Step two: workspace and computer. Clear everything off of your desk and take everything out of the drawers. Same simple system as before: place into piles of essential and non-essential, and the dreaded maybe pile. It’s often the case that most old documents lurking in your desk can be chucked away without any consequence. One tip here is to photograph (or use a photo scanning app on your smart phone) documents so that you keep the potentially valuable information, without keeping the hardcopy. File the important hardcopies and the essential desk equipment (that you know you will need in the next six months or so). Try and have as little things on the surface of your desk as possible – the clearer it is, the more productive you will be when it next comes to working at that desk.
As for your computer, take time to organise you documents and media files into clear folders, back them up and then remove all of the junk. There are plenty of programs on offer that will help you clean up your hard drive. Remove most or all of the icons on your desktop page, as this is visual clutter, and clear your browser, bookmarking what you know you will need to find easily in the future, and closing the rest. If it was that important, you would’ve read it already or you’ll remember it and be able to find it later. For me, this part was the most satisfying parts as I’m one of those people who has a hundred tabs up on my browser and tonnes of half finished documents open on my word processor. Going through and putting stuff into folders and accepting that a great deal of the stuff I was keeping open were things that I wouldn’t ever read or finish writing, and they were slowing everything else down.
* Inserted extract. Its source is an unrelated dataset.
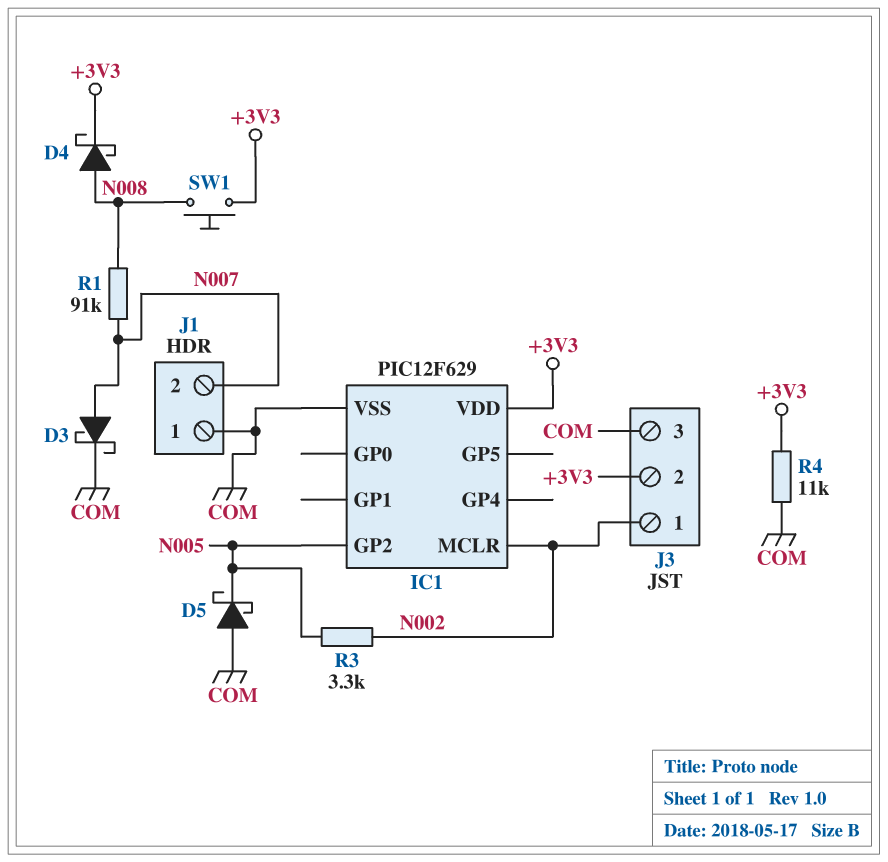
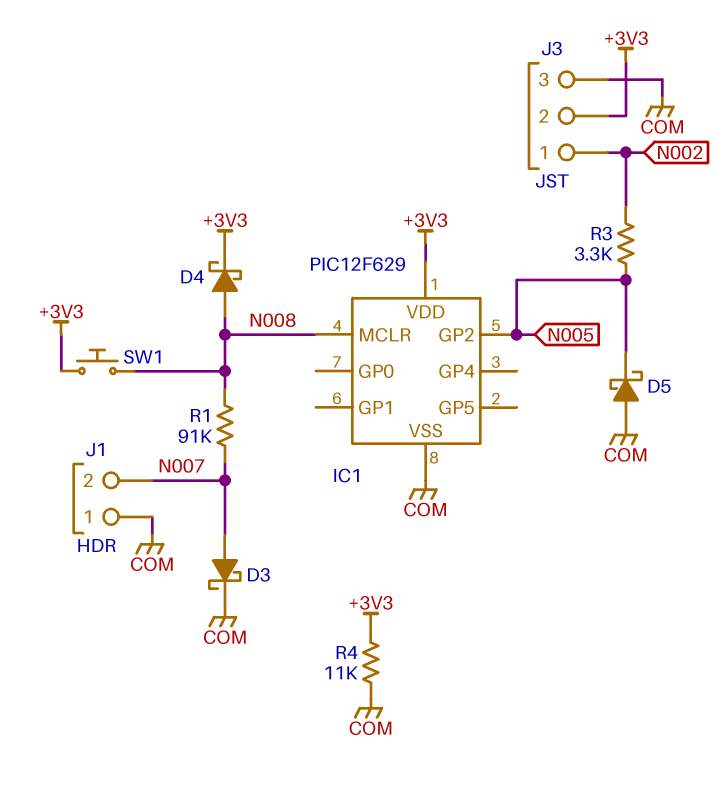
IC1 pin MCLR: N002 -> N008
While you’re on your computer, take a moment to go through your email subscriptions and check your online banking for direct debits that you probably shouldn’t be paying. Maybe this will, in the abstract, move you to think of ways to cut frivolous spending from your budget.
Step three, declutter your house. Get a memory box for sentimental stuff and go through your house and round up all the loose objects you keep, like ornaments and nik-naks, and make sure that you don’t horde more than you need to remember the events or people these things connect you with. Then go through all of your things looking for instruments that you unnecessarily have more than one of or the things that you will only use once in a blue moon or things that make one rare task easier, but aren’t even essential to completing that task (think pizza cutters, letter openers, shoe horns, etc.). If you can part with these things, do so.
Next in your house is your media collection. There’s still a great opportunity to sell dvds and cds you don’t need anymore. Copy the ones you love onto your computer and sell them via sites like “music magpie” or on amazon, eBay or at a local bootsale. This isn’t as hard as you might think – even people with gigantic collections can shed most of them for some pocket money in the afternoon. You can even do this with those books you won’t ever read. Having a small, curated collection of these things might make you more inclined to actually watch, listen or read them and will provide visitors to your house with a more succinct display of your tastes.
There are plenty more steps you can take in this direction – the above will get you off to a good start. Once you’ve decluttered in these ways, you must be vigilant to cluttering up your life again – don’t immediately start cluttering up your desk and computer or buying clothes and ornaments you don’t need.